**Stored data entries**
────────────────────────────────────────

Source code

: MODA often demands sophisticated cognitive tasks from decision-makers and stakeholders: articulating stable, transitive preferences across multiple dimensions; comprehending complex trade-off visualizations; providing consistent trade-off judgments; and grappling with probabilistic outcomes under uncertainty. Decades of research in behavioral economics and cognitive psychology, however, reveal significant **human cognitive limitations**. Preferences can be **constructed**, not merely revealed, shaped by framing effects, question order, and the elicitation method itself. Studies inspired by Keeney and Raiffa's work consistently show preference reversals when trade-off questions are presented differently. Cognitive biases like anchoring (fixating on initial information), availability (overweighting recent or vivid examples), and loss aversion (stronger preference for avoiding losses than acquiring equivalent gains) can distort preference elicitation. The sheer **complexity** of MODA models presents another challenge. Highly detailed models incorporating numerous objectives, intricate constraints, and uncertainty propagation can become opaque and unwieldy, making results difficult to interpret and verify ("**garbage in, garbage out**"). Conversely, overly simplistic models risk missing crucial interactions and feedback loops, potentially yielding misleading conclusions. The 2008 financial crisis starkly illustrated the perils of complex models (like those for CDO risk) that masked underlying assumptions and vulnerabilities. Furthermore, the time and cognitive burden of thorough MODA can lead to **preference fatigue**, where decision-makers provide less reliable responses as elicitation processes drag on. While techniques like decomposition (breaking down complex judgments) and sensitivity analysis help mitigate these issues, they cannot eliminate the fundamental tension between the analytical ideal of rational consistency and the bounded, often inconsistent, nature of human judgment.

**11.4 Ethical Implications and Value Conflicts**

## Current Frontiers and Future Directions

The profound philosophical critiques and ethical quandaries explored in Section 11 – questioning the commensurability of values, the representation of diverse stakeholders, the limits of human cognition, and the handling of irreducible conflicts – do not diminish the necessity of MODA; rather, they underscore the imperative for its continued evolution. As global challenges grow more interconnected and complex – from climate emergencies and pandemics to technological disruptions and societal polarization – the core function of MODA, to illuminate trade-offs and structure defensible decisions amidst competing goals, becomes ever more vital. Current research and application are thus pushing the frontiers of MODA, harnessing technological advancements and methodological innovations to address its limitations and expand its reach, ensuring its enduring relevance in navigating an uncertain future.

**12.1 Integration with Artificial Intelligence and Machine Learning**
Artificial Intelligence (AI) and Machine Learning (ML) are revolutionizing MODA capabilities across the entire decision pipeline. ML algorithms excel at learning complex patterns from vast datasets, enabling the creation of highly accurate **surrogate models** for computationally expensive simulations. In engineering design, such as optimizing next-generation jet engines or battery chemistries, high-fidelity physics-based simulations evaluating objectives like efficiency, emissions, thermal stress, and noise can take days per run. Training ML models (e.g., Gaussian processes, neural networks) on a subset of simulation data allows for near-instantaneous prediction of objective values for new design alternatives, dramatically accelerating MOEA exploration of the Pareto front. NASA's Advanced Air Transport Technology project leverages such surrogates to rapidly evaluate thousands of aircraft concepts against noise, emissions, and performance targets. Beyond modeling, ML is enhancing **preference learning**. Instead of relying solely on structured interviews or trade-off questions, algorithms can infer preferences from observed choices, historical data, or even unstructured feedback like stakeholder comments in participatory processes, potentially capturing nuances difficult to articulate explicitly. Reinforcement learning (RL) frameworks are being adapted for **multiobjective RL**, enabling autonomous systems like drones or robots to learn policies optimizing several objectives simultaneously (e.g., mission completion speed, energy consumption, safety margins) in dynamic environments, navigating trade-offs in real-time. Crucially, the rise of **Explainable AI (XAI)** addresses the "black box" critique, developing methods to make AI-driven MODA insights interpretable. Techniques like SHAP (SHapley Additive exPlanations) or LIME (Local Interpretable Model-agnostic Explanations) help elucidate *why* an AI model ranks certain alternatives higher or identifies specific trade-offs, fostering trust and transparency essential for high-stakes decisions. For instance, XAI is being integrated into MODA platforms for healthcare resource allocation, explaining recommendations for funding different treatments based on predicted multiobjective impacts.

────────────────────────────────────────

**REQUIRED ACTION**
Reproduce the lines of the data from the line with "and Value Conflicts**" to the line with "## Current Frontiers and Future Directions", both included.

**OUTPUT BELOW**
**11.4 Ethical Implications and Value Conflicts**

## Current Frontiers and Future Directions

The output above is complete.